I looked into them before they were available here. I was on the mailing list. I was ready. Then I saw them in person. I think they are cute when they have pastel polka dots painted all over them for a delivery service. That's about it.

The inside cargo room wasn't worth it to me. I think I figured I might be able to squish two 500s in but it would have been a tight fit side by side. I was torn because the gas mileage seemed good. But as I told Tom at the time, there's nothing about it that says "hot chick inside." hahahaha!!

Laura


----------



## will fernandez (May 17, 2006)

What we need is for ford to bring over the larger Transit or VW its Transporter with the diesel option. I think Fiat is bringing over one of its vans with the diesel under Chrysler pretty soon.


----------



## Nancy Jocoy (Apr 19, 2006)

Ford already markets turbodiesel trucks in the rest of the world that get the fuel economy we need.

When I asked them about it they said "no market here for that". 

Also not sure about our emissions requirements. They don't seem to take into account emissions per mile traveled.


----------



## Harry Keely (Aug 26, 2009)

Jerry Lyda said:


> harry, because I can and that I support the police officers and their K9 units. It's out of respect for them and my way of telling all of them thanks.
> 
> Now you know.


Jerry before you get offensive on me for asking a simple question, read this, wasn't stirring like I said was just curious if I missed something about ya 

http://www.workingdogforum.com/vBulletin/newreply.php?do=newreply&p=283290

*Controversy

*While proponents of the symbol state that the identifier is merely for notifying other officers and/or civilians that the occupant of the vehicle may be law enforcement and possibly armed, opponents have claimed that display of Thin Blue Line emblems is used to gain favoritism from officers. Many[who?] people have alleged that non-law enforcement officials display the emblem not to show solidarity, but to get immunity from traffic tickets. This general perception has led to the widespread use of the emblem by people who are not connected with law enforcement for the purpose of gaining its perceived benefits.[2] Purveyors of "officially authorized" emblems have responded by altering its design and restricting their sale to people giving their department phone number and badge number.[3]


----------



## Jerry Lyda (Apr 4, 2006)

Sorry Harry did I miss something here? When did I get offensive? 

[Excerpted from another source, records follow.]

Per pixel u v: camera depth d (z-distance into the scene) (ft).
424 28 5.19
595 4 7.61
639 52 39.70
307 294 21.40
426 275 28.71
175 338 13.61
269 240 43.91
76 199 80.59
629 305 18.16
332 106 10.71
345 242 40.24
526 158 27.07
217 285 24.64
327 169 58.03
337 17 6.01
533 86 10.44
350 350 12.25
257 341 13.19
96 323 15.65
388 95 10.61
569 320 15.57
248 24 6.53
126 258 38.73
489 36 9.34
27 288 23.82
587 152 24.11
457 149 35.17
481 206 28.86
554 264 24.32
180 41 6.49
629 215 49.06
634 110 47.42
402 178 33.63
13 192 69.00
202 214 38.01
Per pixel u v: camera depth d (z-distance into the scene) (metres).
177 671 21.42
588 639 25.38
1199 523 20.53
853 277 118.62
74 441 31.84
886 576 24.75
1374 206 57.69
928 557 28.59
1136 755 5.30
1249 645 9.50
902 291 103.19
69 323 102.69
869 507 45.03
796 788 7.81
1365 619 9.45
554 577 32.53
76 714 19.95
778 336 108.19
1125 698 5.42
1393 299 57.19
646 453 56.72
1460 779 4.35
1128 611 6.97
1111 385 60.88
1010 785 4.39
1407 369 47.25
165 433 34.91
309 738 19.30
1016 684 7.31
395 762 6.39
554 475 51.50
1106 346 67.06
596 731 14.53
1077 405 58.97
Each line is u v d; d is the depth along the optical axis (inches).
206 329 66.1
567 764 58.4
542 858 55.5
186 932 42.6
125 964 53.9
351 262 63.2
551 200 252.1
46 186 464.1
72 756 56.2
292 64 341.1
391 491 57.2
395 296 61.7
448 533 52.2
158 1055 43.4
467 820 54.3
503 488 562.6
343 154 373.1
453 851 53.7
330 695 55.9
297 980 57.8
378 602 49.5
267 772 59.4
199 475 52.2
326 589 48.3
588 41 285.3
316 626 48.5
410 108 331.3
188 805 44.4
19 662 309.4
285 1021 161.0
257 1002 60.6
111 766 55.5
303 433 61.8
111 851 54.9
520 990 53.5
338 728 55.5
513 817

You don't know me so you are missing a lot about me.

If you want you can give me a call, you have my number.


----------



## Lee H Sternberg (Jan 27, 2008)

Harry Keely said:


> Jerry before you get offensive on me for asking a simple question, read this, wasn't stirring like I said was just curious if I missed something about ya
> 
> http://www.workingdogforum.com/vBulletin/newreply.php?do=newreply&p=283290
> 
> ...


If it works, where do I get some for my vehicles?:-D


----------



## Dave Colborn (Mar 25, 2009)

Wade Morrell said:


> I am doing well, and am moving to Ohio in about two weeks. Take care.




????[/QUOTE]


Wade. What is the question???


----------



## Dave Colborn (Mar 25, 2009)

I got a RENTAL similar to this, for a trip this weekend, not a SS. The gas mileage appears to be somewhat less than the rental agent said it was, but other than that it fits two four hundred crates. I'll give a review at the end. I am sort of leaning towards a van like Jerry Lyda's, but I have a jeep grand with 190K miles on it for around town. Maybe a mini-van a little bit newer.


----------



## Wade Morrell (Jan 5, 2009)

Dave Colborn said:


> ????



Wade. What is the question???[/QUOTE]

Sorry Dave..just wondering where in Ohio...hit me up if your in the Columbus area. :smile:


----------



## susan tuck (Mar 28, 2006)

Laura Bollschweiler said:


> ...
> But as I told Tom at the time, there's nothing about it that says "hot chick inside." hahahaha!!
> 
> Laura


I wish I were still young enough to BE a "hot chick" inside!!! Those were the days! Nothing says get a grannie mobile quite like turning 55 !!!!! \\/\\/\\/\\/


----------



## Dave Colborn (Mar 25, 2009)

Wade Morrell said:


> Wade. What is the question???


Sorry Dave..just wondering where in Ohio...hit me up if your in the Columbus area. :smile:[/QUOTE]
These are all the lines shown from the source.